# What the task requires
Look through the material below and copy every line containing the word "blue".

# Dataset
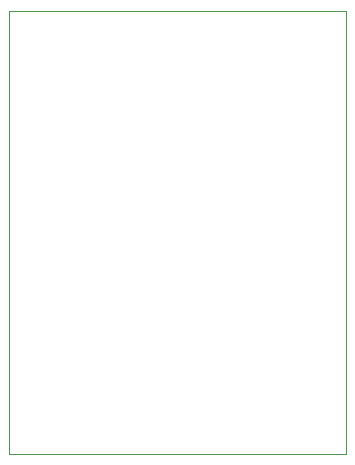
<source format=gm1>
G04 #@! TF.GenerationSoftware,KiCad,Pcbnew,(6.0.0-rc1-dev-1386-g1c99784e9)*
G04 #@! TF.CreationDate,2018-12-20T11:02:25-05:00
G04 #@! TF.ProjectId,TLAUX_Adapter_PSOC5,544c4155-585f-4416-9461-707465725f50,rev?*
G04 #@! TF.SameCoordinates,Original*
G04 #@! TF.FileFunction,Profile,NP*
%FSLAX46Y46*%
G04 Gerber Fmt 4.6, Leading zero omitted, Abs format (unit mm)*
G04 Created by KiCad (PCBNEW (6.0.0-rc1-dev-1386-g1c99784e9)) date 12/20/2018 11:02:25 AM*
%MOMM*%
%LPD*%
G04 APERTURE LIST*
%ADD10C,0.050000*%
G04 APERTURE END LIST*
D10*
X139065000Y-114935000D02*
X139065000Y-77470000D01*
X167640000Y-114935000D02*
X139065000Y-114935000D01*
X167640000Y-77470000D02*
X167640000Y-114935000D01*
X139065000Y-77470000D02*
X167640000Y-77470000D01*
M02*

</source>
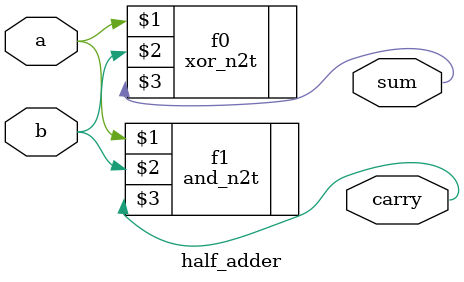
<source format=sv>
`ifndef xor_n2t
  `include "../01/xor_n2t.sv"
`endif
`define half_adder 1

module half_adder(
    input  a,
    input  b,
    output carry,
    output sum
);
  xor_n2t f0 (a, b, sum);
  and_n2t f1 (a, b, carry);
endmodule

</source>
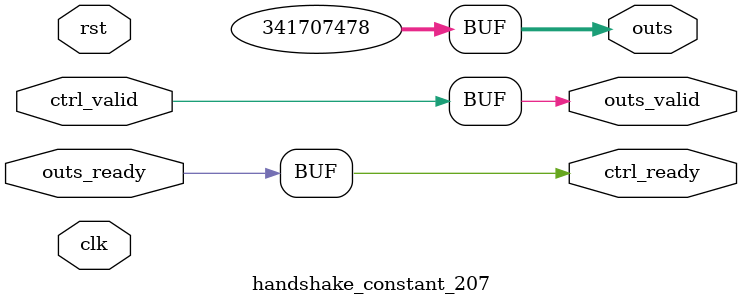
<source format=v>
`timescale 1ns / 1ps
module handshake_constant_207 #(
  parameter DATA_WIDTH = 32  // Default set to 32 bits
) (
  input                       clk,
  input                       rst,
  // Input Channel
  input                       ctrl_valid,
  output                      ctrl_ready,
  // Output Channel
  output [DATA_WIDTH - 1 : 0] outs,
  output                      outs_valid,
  input                       outs_ready
);
  assign outs       = 37'b0111000010100010111100000101011010110;
  assign outs_valid = ctrl_valid;
  assign ctrl_ready = outs_ready;

endmodule

</source>
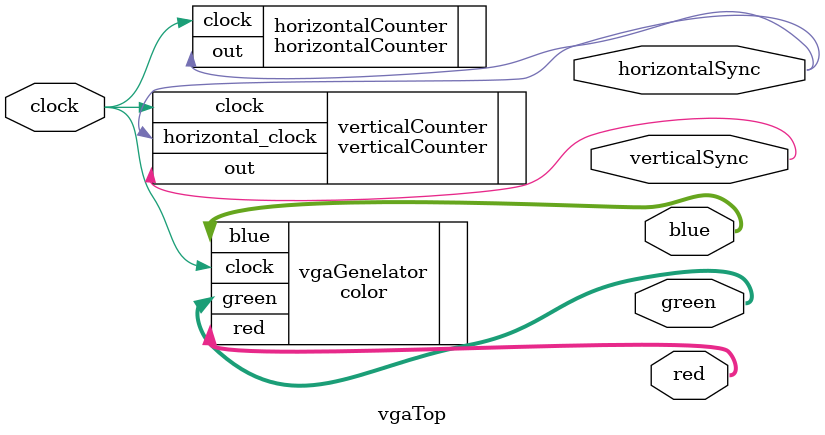
<source format=v>
`timescale 1ns / 1ps

module vgaTop(
    input      clock,
    output     horizontalSync,
    output     verticalSync,
    output [3:0] red,
    output [3:0] green,
    output [3:0] blue
);

    wire horizontalSyncWire, verticalSyncWire;

    color vgaGenelator(.clock(clock), .red(red), .green(green), .blue(blue));
    horizontalCounter horizontalCounter(.clock(clock), .out(horizontalSync));
    verticalCounter verticalCounter(.clock(clock), .horizontal_clock(horizontalSync), .out(verticalSync));

endmodule

</source>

# Answer to the problem
    output [3:0] blue
    color vgaGenelator(.clock(clock), .red(red), .green(green), .blue(blue));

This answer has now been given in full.